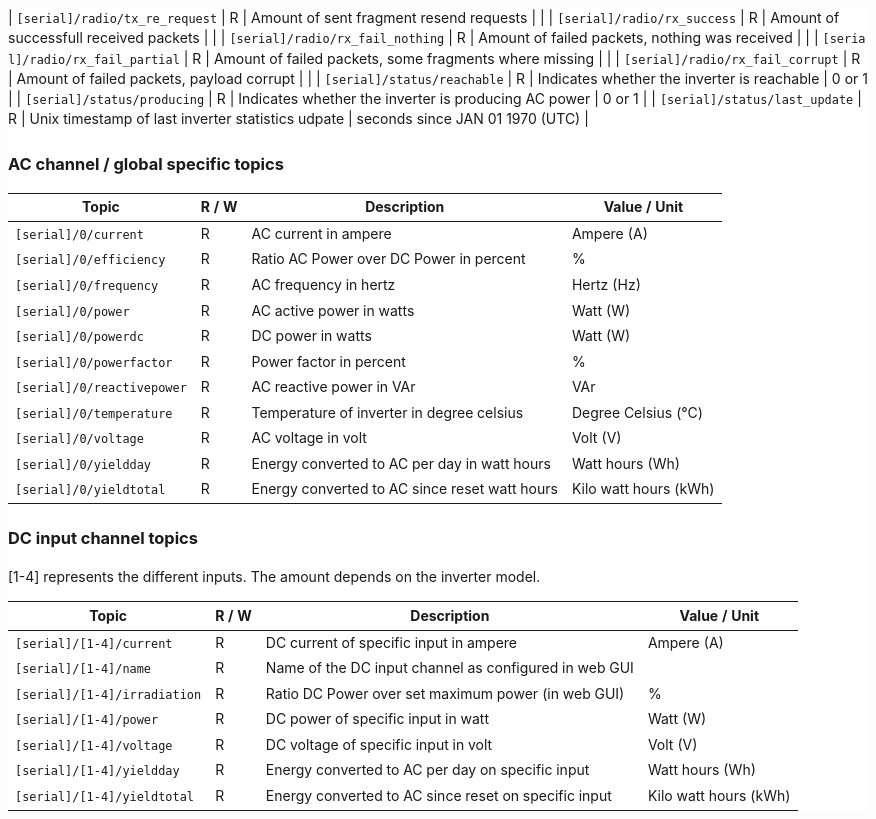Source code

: | `[serial]/radio/tx_re_request`            | R     | Amount of sent fragment resend requests              |                            |
| `[serial]/radio/rx_success`               | R     | Amount of successfull received packets               |                            |
| `[serial]/radio/rx_fail_nothing`          | R     | Amount of failed packets, nothing was received       |                            |
| `[serial]/radio/rx_fail_partial`          | R     | Amount of failed packets, some fragments where missing |                            |
| `[serial]/radio/rx_fail_corrupt`          | R     | Amount of failed packets, payload corrupt            |                            |
| `[serial]/status/reachable`               | R     | Indicates whether the inverter is reachable          | 0 or 1                     |
| `[serial]/status/producing`               | R     | Indicates whether the inverter is producing AC power | 0 or 1                     |
| `[serial]/status/last_update`             | R     | Unix timestamp of last inverter statistics udpate    | seconds since JAN 01 1970 (UTC) |

### AC channel / global specific topics

| Topic                                     | R / W | Description                                          | Value / Unit               |
| ----------------------------------------- | ----- | ---------------------------------------------------- | -------------------------- |
| `[serial]/0/current`                      | R     | AC current in ampere                                 | Ampere (A)                 |
| `[serial]/0/efficiency`                   | R     | Ratio AC Power over DC Power in percent              | %                          |
| `[serial]/0/frequency`                    | R     | AC frequency in hertz                                | Hertz (Hz)                 |
| `[serial]/0/power`                        | R     | AC active power in watts                             | Watt (W)                   |
| `[serial]/0/powerdc`                      | R     | DC power in watts                                    | Watt (W)                   |
| `[serial]/0/powerfactor`                  | R     | Power factor in percent                              | %                          |
| `[serial]/0/reactivepower`                | R     | AC reactive power in VAr                             | VAr                        |
| `[serial]/0/temperature`                  | R     | Temperature of inverter in degree celsius            | Degree Celsius (°C)        |
| `[serial]/0/voltage`                      | R     | AC voltage in volt                                   | Volt (V)                   |
| `[serial]/0/yieldday`                     | R     | Energy converted to AC per day in watt hours         | Watt hours (Wh)            |
| `[serial]/0/yieldtotal`                   | R     | Energy converted to AC since reset watt hours        | Kilo watt hours (kWh)      |

### DC input channel topics

[1-4] represents the different inputs. The amount depends on the inverter model.

| Topic                                     | R / W | Description                                          | Value / Unit               |
| ----------------------------------------- | ----- | ---------------------------------------------------- | -------------------------- |
| `[serial]/[1-4]/current`                  | R     | DC current of specific input in ampere               | Ampere (A)                 |
| `[serial]/[1-4]/name`                     | R     | Name of the DC input channel as configured in web GUI|                            |
| `[serial]/[1-4]/irradiation`              | R     | Ratio DC Power over set maximum power (in web GUI)   | %                          |
| `[serial]/[1-4]/power`                    | R     | DC power of specific input in watt                   | Watt (W)                   |
| `[serial]/[1-4]/voltage`                  | R     | DC voltage of specific input in volt                 | Volt (V)                   |
| `[serial]/[1-4]/yieldday`                 | R     | Energy converted to AC per day on specific input     | Watt hours (Wh)            |
| `[serial]/[1-4]/yieldtotal`               | R     | Energy converted to AC since reset on specific input | Kilo watt hours (kWh)      |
--------------------
**WHAT THIS TASK INVOLVES:**
Count the lines in the data above that contain the string "since", and reply with the number alone.

**SOLUTION:**
3